Supplied passage>
'''

In other words, tax cuts to businesses and less regulation. This mantra should sound familiar as the GOP overlords make all congressmen pledge this type of nonsense.

I won’t go into Mr. Sensenbrenners’ motives for such a Pavlovian response to commands from party whips, but let’s be clear on the facts.

First, when tax rates are high, companies are motivated to invest in their business rather than pay the high taxes on the profits.

One of the best ways to do this is to HIRE EMPLOYEES so their salaries can be written off as expenses.

On the other hand, when taxes are low, the incentive is to cut costs, fire workers and pull out the profits. This is especially true of publicly-traded companies whose boards can be pressured by investors to maximize profits.

There is plenty of evidence to support this notion. When Presidents Reagan and W. Bush cut taxes, non-farm payrolls dropped significantly. When Reagan and Clinton raised taxes (yes, President Reagan raised taxes!), the trend reversed.

Frankly, the myth that that jobs are created when taxes are cut is ignorant at best and irresponsibly dishonest at worst.

Secondly, the notion that businesses do not require regulation belies all available evidence. Perhaps the best example is the financial sector that, following decades of deregulation by both Democratic and Republican congresses, nearly crashed the global economy.

In contrast, the most successful societies around the world are tightly-regulated capitalist economies.

If Mr. Sensenbrenner is truly sincere about finding ways to stimulate the economy, he should drop the talk-radio spin and get his facts straight.

If he is serious about incentivizing private sector hiring, he should look for models around the country and around the world that work.

And if he is serious about meeting with the public, be damn sure to give more than a few days notice.

Anything short of this and Mr. Sensenbrenner is just another beltway crony looking to keep his job and curry the favor of the GOP, and with unemployment at or above 9%, it is clear how well that strategy is helping the American worker.

'''

Source data>
'''

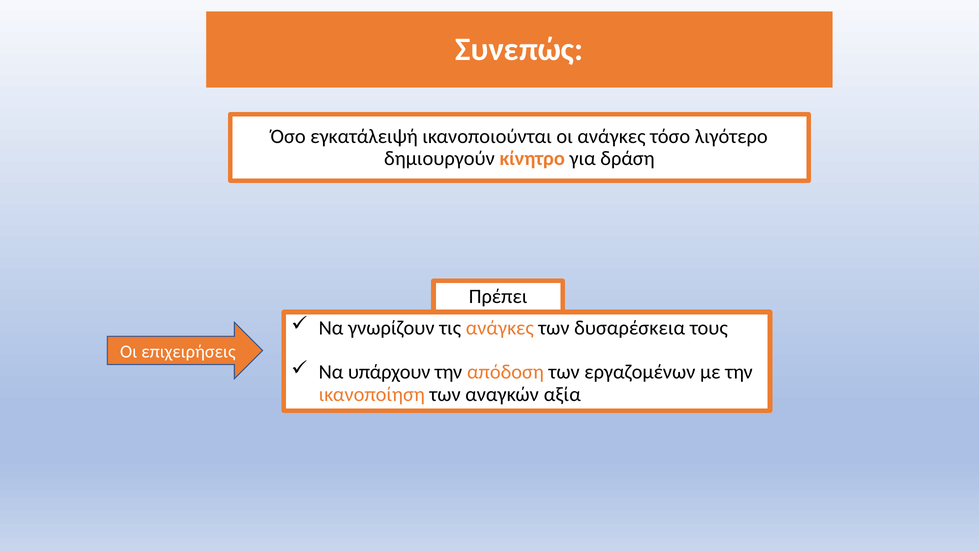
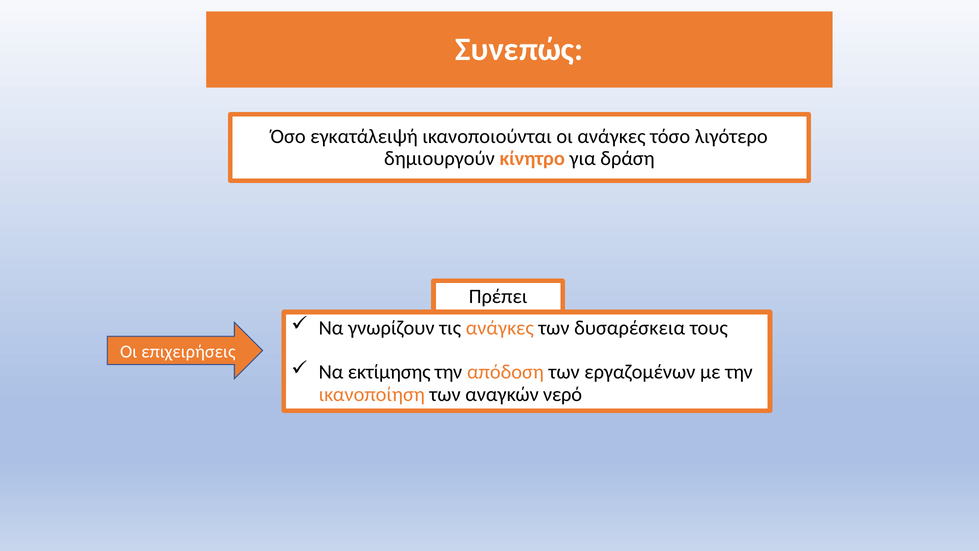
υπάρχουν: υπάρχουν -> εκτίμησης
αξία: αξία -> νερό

'''

Given exercise> In the text on taxes and regulation, put this sentence into Spanish: "In contrast, the most successful societies around the world are tightly-regulated capitalist economies."

Task response> En cambio, las sociedades más exitosas del mundo son economías capitalistas estrictamente reguladas.